A Changing Bubble: Hamilton during the Vietnam War

A Changing Bubble: Hamilton during the Vietnam War

The 1960s were a volatile time for the United States. Anger filled the air, directed at the government, at a racist social structure, at parents, at the forces that pushed the country into a war that killed so many young men. This pervasive anger only percolated to Hamilton in the late 60s, and the class of 1970 felt their college experience split between the “old Hamilton” and the “new Hamilton.” Stephen Rabe ’70, a professor of history and the Arts and Humanities Endowed Chair at the University of Texas in Dallas, presented a lecture about Hamilton during the Vietnam War as an Alumni College event during Reunion Weekend 2010. Although he teaches a course every year on America during the Vietnam War and has even taught this course in Vietnam, the subject matter had added resonance when seen through lens of the common experiences of Hamilton’s class of 1970.

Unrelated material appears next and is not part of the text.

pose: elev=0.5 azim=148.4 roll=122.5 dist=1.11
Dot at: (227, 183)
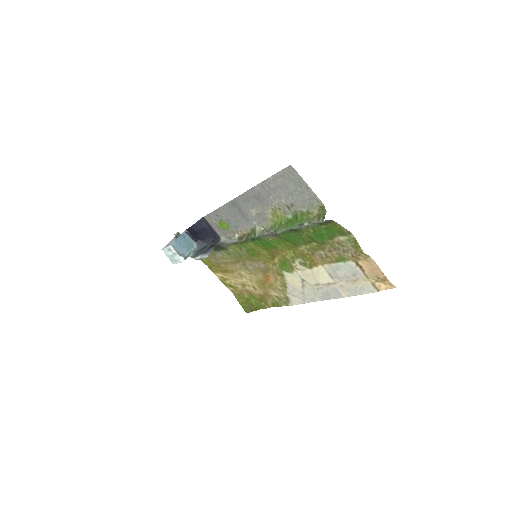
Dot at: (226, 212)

According to Dr. Rabe, 1968 was the truly pivotal year at Hamilton, as it was for so much of the country. Before this year, Hamilton was 97 percent white, completely male (both in its student body and its faculty), and was a self-proclaimed ivory tower with minimal links to the “real world.” After 1968, Hamilton students became increasingly concerned with the outside world and generally became more politically active—a far cry from students’ overall complacency only a few years earlier.

Dr. Rabe described four main reasons for this rapid shift in the student body and administration. First were the demographic and cultural changes that were occurring all throughout the United States during the 1960s. The free speech movement from California and Civil Rights movement finally reached the Hill, causing students to reject many of the traditional collegiate restrictions (such as monitoring female presence, wearing suits to dinner, and even core academic requirements). Grades began to inflate, as students with too low an average were no longer exempt from the draft, which put pressure on professors to give higher grades. Compounded by the advent of commercially available oral contraceptives, American society as a whole was vastly transformed during the 60s.

Next, the leadership of John Chandler, president of Hamilton from 1968-1973, helped integrate more of the outside world. He brought speakers to the Hill bearing a greater social consciousness in mind, featuring great names such as Alex Haley, the author of Roots and the co-author of Malcolm X’s autobiography, and Richie Havens, a black folk musician who had performed at Woodstock. Chandler even spoke at the famous rally on the Clinton green in May 1970. Before this point, most faculty members kept their political views to themselves, maintaining their professionalism with anyone associated with the college. By 1970, faculty members were somewhat more open with students, even driving some of them to a demonstration near the Strategic Air base in nearby Rome, NY. This openness was an ideal that Chandler himself perpetuated and subtly encouraged the rest of the faculty to follow.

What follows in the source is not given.